**Exercise instructions**
Go through the data below and return each line where the string "none" occurs.

(Source records)
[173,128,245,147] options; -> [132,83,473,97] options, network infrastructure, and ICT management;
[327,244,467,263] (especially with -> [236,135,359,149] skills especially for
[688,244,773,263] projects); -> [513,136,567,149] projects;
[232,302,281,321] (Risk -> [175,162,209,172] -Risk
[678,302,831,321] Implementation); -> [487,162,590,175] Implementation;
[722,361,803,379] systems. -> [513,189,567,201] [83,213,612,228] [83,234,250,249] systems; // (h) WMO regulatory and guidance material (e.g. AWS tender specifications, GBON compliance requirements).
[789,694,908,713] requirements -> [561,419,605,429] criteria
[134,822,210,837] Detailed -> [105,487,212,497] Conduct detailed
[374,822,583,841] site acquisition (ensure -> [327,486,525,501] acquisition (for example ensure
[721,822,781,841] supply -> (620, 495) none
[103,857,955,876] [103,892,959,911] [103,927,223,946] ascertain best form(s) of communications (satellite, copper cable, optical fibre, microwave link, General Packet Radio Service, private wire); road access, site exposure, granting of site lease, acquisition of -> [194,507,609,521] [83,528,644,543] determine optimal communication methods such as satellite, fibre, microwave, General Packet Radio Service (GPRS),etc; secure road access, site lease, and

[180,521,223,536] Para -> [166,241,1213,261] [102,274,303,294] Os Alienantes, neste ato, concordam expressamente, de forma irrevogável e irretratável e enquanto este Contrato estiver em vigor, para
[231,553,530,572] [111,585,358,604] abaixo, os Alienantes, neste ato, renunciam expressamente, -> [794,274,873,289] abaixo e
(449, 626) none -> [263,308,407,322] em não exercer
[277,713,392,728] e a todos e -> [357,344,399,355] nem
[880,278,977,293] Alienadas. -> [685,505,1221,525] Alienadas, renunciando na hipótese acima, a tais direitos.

**Written response**
[721,822,781,841] supply -> (620, 495) none
(449, 626) none -> [263,308,407,322] em não exercer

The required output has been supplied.